▶ **INFORMATION SUPPLIED**
***
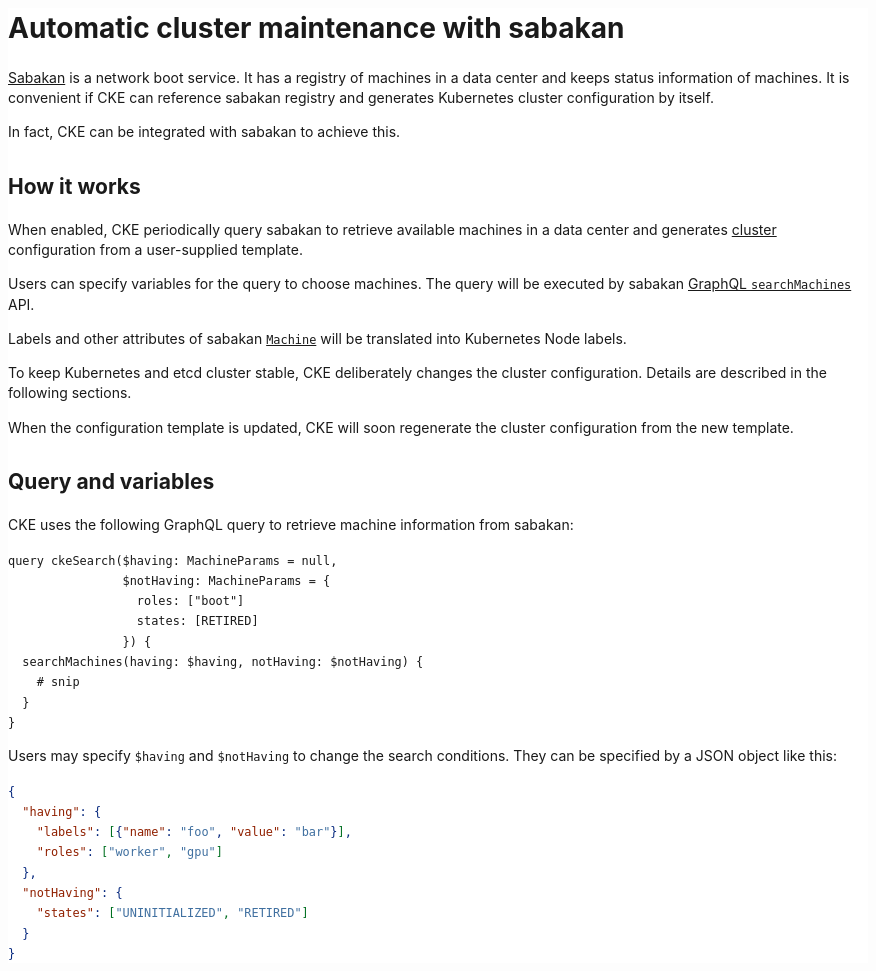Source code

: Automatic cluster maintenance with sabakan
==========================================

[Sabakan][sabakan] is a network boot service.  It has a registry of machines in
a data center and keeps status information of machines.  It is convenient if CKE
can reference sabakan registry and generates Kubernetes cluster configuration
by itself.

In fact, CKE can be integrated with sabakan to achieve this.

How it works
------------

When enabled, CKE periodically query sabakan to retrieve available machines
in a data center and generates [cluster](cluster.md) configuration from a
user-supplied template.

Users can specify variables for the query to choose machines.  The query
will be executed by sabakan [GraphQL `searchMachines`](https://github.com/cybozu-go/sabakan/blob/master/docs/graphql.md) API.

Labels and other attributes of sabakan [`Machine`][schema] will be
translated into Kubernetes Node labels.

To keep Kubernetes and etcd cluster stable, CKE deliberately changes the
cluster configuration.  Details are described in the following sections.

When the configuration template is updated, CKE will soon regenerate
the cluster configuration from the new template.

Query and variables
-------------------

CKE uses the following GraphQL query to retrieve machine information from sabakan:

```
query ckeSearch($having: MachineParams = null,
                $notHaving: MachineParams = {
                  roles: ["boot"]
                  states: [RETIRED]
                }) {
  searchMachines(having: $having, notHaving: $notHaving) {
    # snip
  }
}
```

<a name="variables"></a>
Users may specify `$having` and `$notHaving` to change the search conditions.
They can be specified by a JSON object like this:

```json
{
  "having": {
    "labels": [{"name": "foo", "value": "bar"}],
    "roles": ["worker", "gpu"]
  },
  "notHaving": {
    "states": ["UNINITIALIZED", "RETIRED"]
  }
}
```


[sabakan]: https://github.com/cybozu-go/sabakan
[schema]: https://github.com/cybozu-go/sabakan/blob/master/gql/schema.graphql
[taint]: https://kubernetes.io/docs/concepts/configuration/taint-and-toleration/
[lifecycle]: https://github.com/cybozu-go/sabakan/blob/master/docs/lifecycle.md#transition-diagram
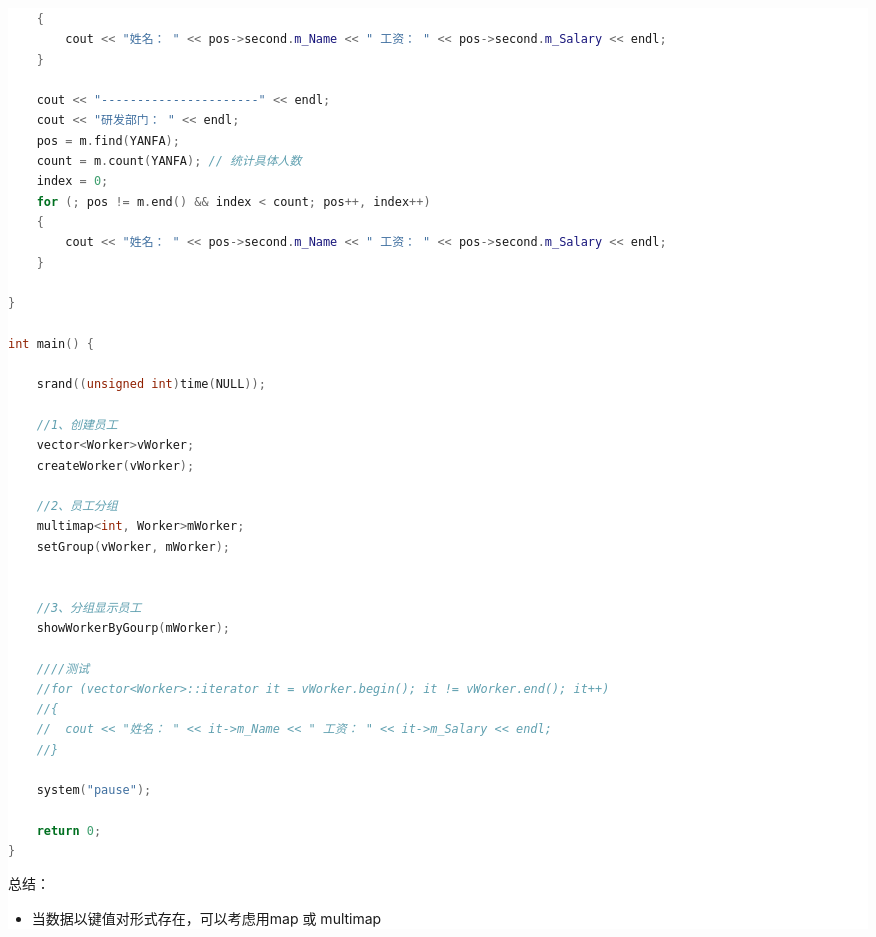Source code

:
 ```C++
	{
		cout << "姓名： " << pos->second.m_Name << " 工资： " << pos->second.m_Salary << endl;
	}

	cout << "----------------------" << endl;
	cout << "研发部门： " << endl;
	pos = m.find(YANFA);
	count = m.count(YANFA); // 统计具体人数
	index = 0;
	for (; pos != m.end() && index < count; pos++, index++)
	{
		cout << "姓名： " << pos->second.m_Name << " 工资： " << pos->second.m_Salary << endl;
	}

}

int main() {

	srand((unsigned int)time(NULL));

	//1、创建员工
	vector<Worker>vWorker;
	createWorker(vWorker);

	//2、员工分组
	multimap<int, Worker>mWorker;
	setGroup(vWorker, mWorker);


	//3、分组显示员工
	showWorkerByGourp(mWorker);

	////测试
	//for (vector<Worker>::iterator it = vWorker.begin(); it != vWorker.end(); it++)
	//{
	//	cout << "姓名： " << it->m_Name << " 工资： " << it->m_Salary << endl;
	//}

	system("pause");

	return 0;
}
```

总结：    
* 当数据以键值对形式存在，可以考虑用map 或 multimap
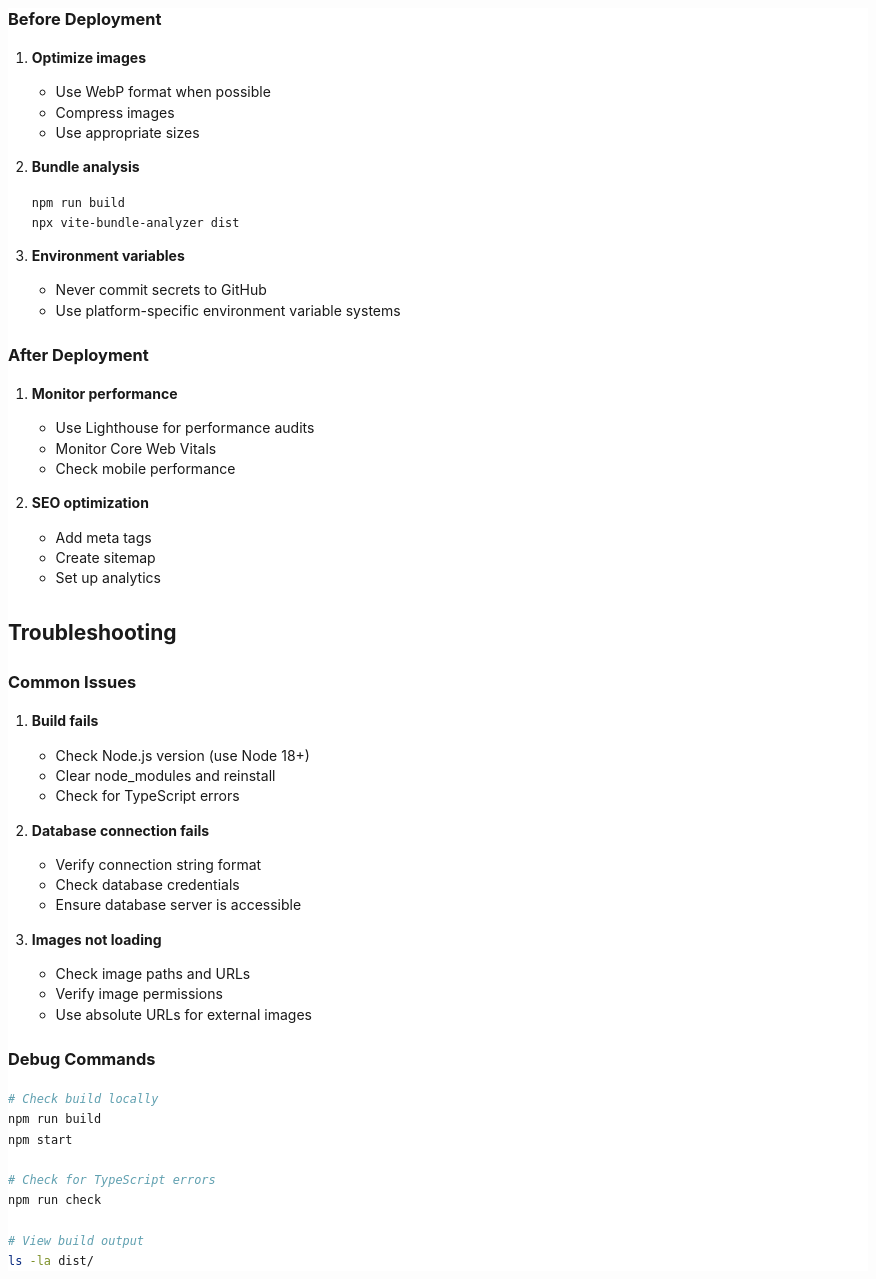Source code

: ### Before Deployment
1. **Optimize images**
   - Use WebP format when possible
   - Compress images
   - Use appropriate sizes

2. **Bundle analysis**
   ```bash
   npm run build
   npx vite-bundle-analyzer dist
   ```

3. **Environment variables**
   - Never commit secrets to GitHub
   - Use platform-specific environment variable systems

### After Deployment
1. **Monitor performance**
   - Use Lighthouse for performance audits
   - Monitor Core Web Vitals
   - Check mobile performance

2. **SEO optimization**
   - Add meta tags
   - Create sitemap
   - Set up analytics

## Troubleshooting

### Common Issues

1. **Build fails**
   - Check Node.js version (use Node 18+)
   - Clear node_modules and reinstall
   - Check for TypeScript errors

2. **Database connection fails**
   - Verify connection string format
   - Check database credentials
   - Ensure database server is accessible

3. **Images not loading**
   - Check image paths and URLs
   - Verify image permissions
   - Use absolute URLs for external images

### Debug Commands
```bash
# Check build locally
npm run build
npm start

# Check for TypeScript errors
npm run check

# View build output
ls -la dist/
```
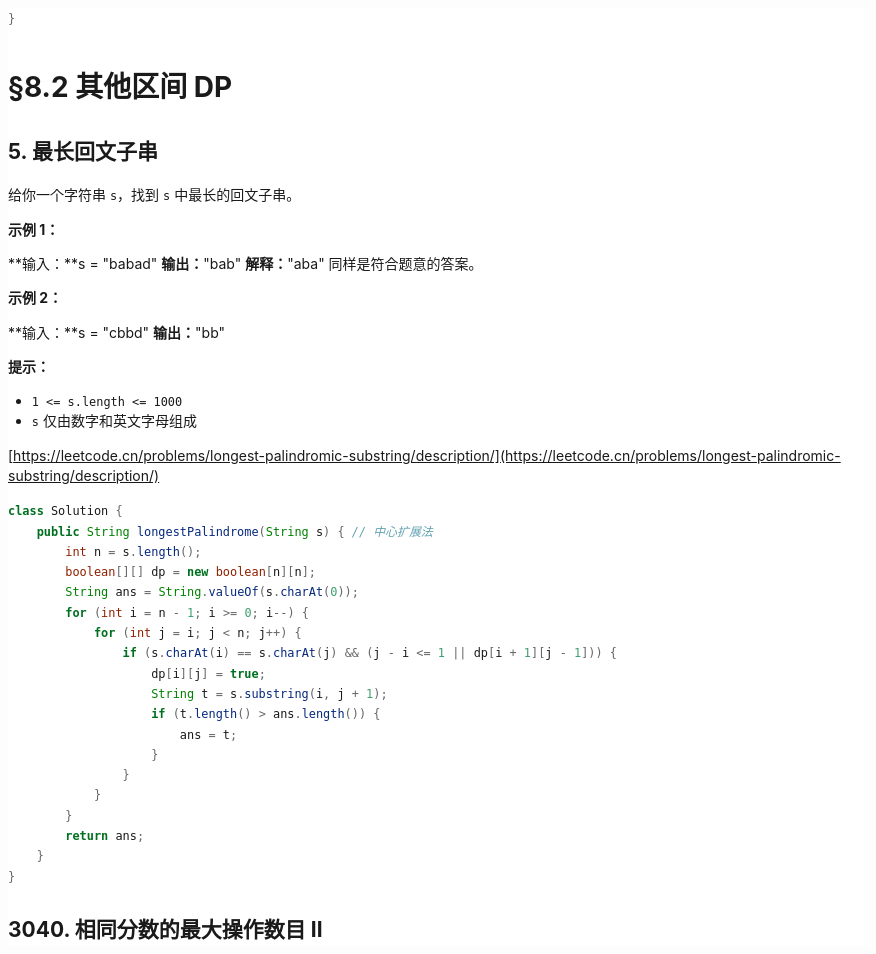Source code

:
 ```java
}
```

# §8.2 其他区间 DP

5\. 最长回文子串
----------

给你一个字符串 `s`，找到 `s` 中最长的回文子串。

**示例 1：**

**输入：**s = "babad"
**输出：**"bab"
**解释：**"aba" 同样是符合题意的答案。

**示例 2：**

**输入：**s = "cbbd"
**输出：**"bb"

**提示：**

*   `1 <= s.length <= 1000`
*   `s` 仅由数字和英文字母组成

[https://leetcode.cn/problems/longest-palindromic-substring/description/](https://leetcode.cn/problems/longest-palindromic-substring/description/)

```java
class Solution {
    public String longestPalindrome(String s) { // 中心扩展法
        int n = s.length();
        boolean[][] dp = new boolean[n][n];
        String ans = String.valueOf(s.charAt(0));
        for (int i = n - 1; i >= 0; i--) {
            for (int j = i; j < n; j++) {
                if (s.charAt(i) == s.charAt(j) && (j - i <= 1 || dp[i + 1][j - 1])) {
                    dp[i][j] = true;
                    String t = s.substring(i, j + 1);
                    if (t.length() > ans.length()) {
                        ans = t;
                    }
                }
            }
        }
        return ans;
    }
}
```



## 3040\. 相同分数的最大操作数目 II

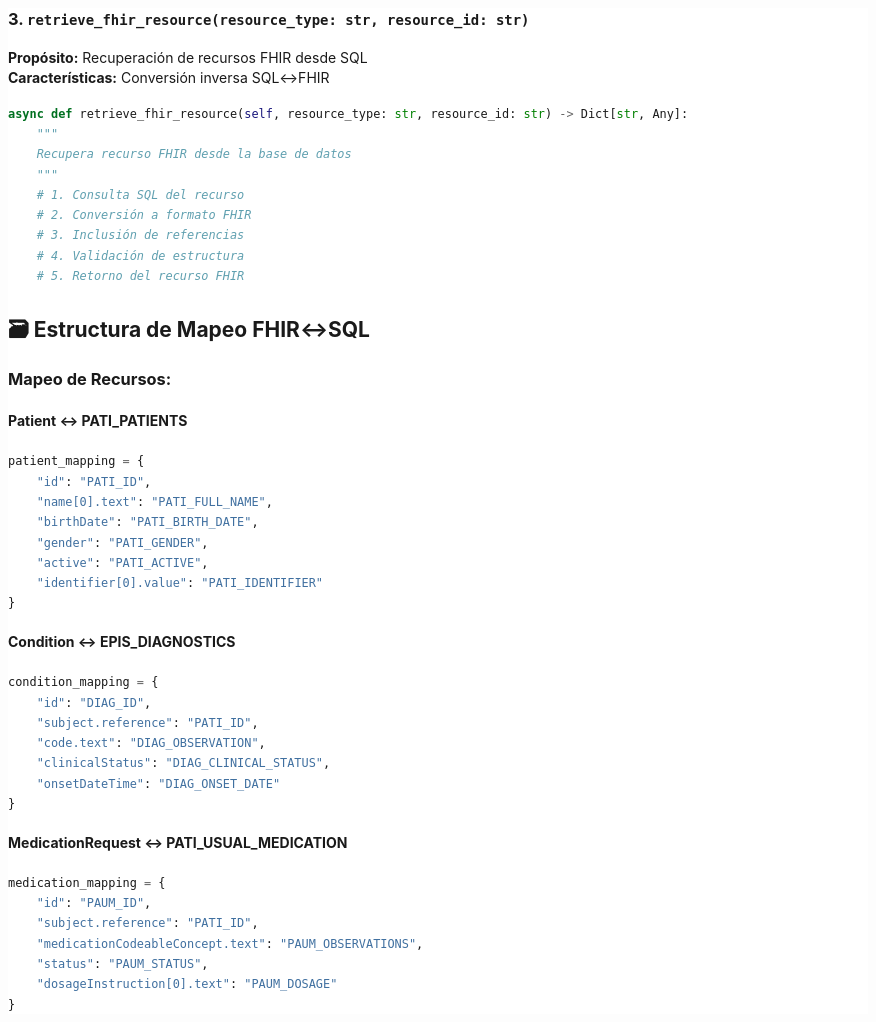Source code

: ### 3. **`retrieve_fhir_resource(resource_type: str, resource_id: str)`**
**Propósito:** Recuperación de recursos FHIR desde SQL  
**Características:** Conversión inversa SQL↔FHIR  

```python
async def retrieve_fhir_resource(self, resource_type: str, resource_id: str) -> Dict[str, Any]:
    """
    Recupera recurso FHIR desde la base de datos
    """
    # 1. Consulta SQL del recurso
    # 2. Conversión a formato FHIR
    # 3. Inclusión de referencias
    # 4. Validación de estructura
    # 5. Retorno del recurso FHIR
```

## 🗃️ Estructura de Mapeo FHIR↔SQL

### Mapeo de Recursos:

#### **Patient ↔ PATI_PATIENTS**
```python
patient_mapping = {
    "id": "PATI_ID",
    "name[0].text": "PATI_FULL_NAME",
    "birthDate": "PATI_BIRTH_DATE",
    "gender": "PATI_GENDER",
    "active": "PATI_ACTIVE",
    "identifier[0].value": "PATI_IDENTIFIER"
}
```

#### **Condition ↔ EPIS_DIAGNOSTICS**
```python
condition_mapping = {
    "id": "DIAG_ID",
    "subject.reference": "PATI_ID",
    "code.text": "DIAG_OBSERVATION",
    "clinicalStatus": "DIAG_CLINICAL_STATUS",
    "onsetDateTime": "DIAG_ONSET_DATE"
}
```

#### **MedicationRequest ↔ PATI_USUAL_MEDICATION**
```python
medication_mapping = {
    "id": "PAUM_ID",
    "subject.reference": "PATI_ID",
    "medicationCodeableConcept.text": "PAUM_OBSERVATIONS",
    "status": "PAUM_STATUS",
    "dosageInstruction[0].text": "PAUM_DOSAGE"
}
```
***
Look over the material above and show each line where "performance" appears.

▶ **OUTPUT OF THE EXERCISE**
1. **Monitor performance**
   - Use Lighthouse for performance audits
   - Check mobile performance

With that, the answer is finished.